• _Extract_
•••••

I have a set of points that represent a rigid cylinder for which I calculate its rotation in space (x,y,z) using the formula
$ \mathbf{J} = \mathbf{R^T} \mathbf{J_0} \mathbf{R} $
with R being the rotation matrix and $J_0$ the inertia tensor for local coordinates.
To get the rotation tensor I calculate the cross product of the normalized vector pointing in the cylinder's current orientation $\mathbf{p}$ and the unit vector $\mathbf{p_0} = (0,1,0)^T$ (matching $J_0$),
$\mathbf{n} = \mathbf{p} \times \mathbf{p_0}$
which leaves me with the orientation of the rotation axis $\mathbf{n}$ and the angle of rotation $\varphi$:
$\mathbf{n} = (-p_z, 0, p_x)^T$ and $\sin(\varphi) = \sqrt{{p_x}^2 + {p_z}^2}$
Using those information I can easily calculate my rotation matrix (see e.g. wiki -> rotation matrix).
Now I have the following problem: The cylinder points are stored in an unsorted array. When calculating the orientation vector I simply subtract the position of two random points in the cylinder and normalize the vector. Hence I do not know which direction my vector is pointing: it can be $\mathbf{p}$ or $-\mathbf{p}$. Pyhsically there should be no difference in the calculation of my inertia tensor due to the symmetry of a cylinder. But how do I prove it mathematically?
I tried writing down the rotation matrix and looked for symmetries/squares or other ways to get rid of the minuses, but could not find a way. I believe the solution lies in the first equation mentioned and the multiplication with the transposed rotation matrix. Someone already tried to explain it here (last comment), but it does not apply, if you only calculate the inertia tensor...
Maybe someone could explain why the multiplication with the transpose is necessary, what kind of rotation it represents and why (or if) it leads to the sign independency of the orientation tensor.
Thanks a lot in advance!
With the insight from @Tobias I managed to clear things up a little:
considering the values of $\mathbf{n}$ the rotation matrix can be simplified to $ R = \left(\begin{matrix} p_z^2&-p_z \sqrt{p_x^2 + p_z^2}&p_xp_z\\ p_z\sqrt{p_x^2+p_z^2}&0&-p_x\sqrt{p_x^2 + p_z^2}\\ p_zp_x&p_x\sqrt{p_x^2 + p_z^2}&p_z^2 \end{matrix}\right) $
Then the matrix can product $\mathbf{J} = \mathbf{R^T} \mathbf{J_0} \mathbf{R}$ can be solved and it becomes apparent, that every component of the matrix is dependent on squares of $p_i$, thus making it independent of the orientation vector's sign.
The multiplication of the inertia tensor with the rotation matrix's transpose is necessary when rotating a matrix (like $\mathbf{J_0}$). When rotating a vector $\mathbf{a_0}$ it is sufficient to calculate
$ \mathbf{a} = \mathbf{R} \mathbf{a_0} $

•••••

• _Given material_
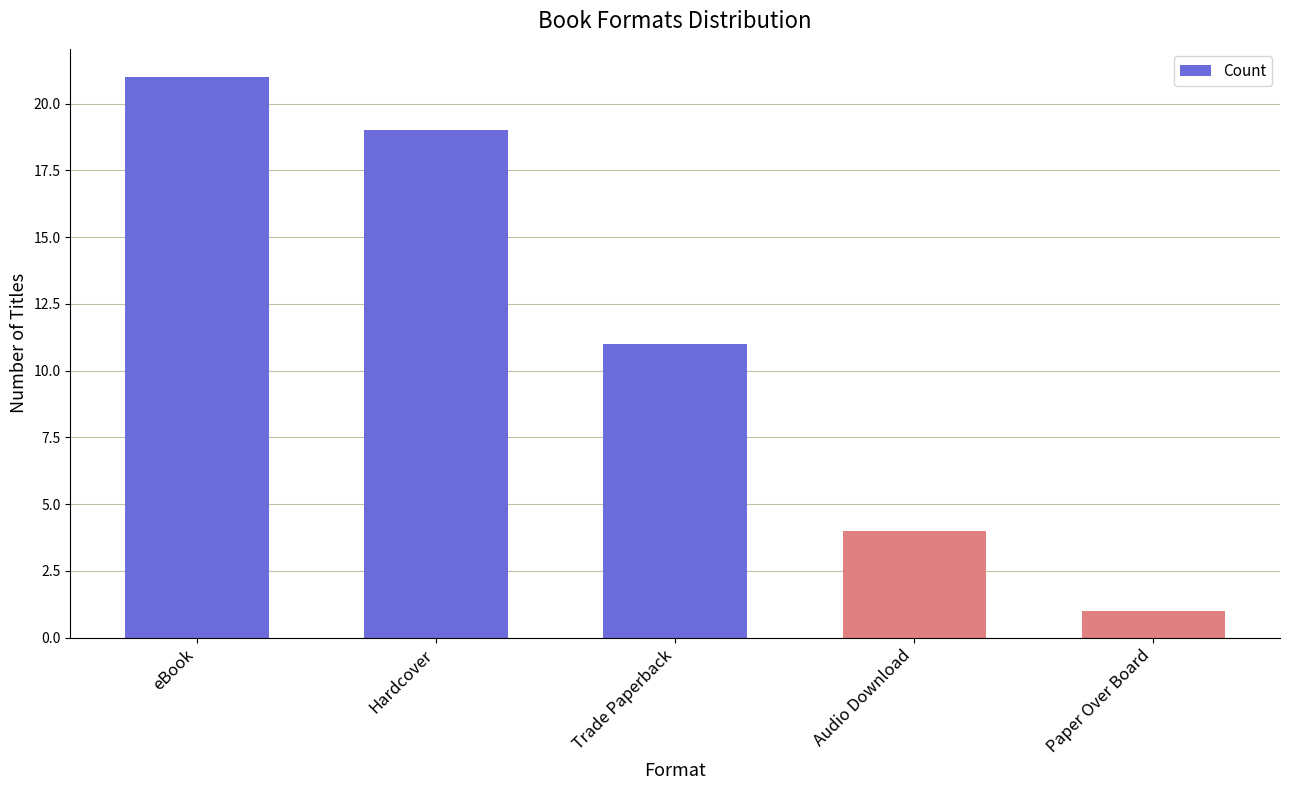

What position from the right is Hardcover?

4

•••••

• _Aim of the exercise_
Please duplicate, word for word, the part of the cylinder inertia tensor post that begins at the words "I have a set" and stops after "-> rotation matrix).".

• _Exercise output_
I have a set of points that represent a rigid cylinder for which I calculate its rotation in space (x,y,z) using the formula
$ \mathbf{J} = \mathbf{R^T} \mathbf{J_0} \mathbf{R} $
with R being the rotation matrix and $J_0$ the inertia tensor for local coordinates.
To get the rotation tensor I calculate the cross product of the normalized vector pointing in the cylinder's current orientation $\mathbf{p}$ and the unit vector $\mathbf{p_0} = (0,1,0)^T$ (matching $J_0$),
$\mathbf{n} = \mathbf{p} \times \mathbf{p_0}$
which leaves me with the orientation of the rotation axis $\mathbf{n}$ and the angle of rotation $\varphi$:
$\mathbf{n} = (-p_z, 0, p_x)^T$ and $\sin(\varphi) = \sqrt{{p_x}^2 + {p_z}^2}$
Using those information I can easily calculate my rotation matrix (see e.g. wiki -> rotation matrix).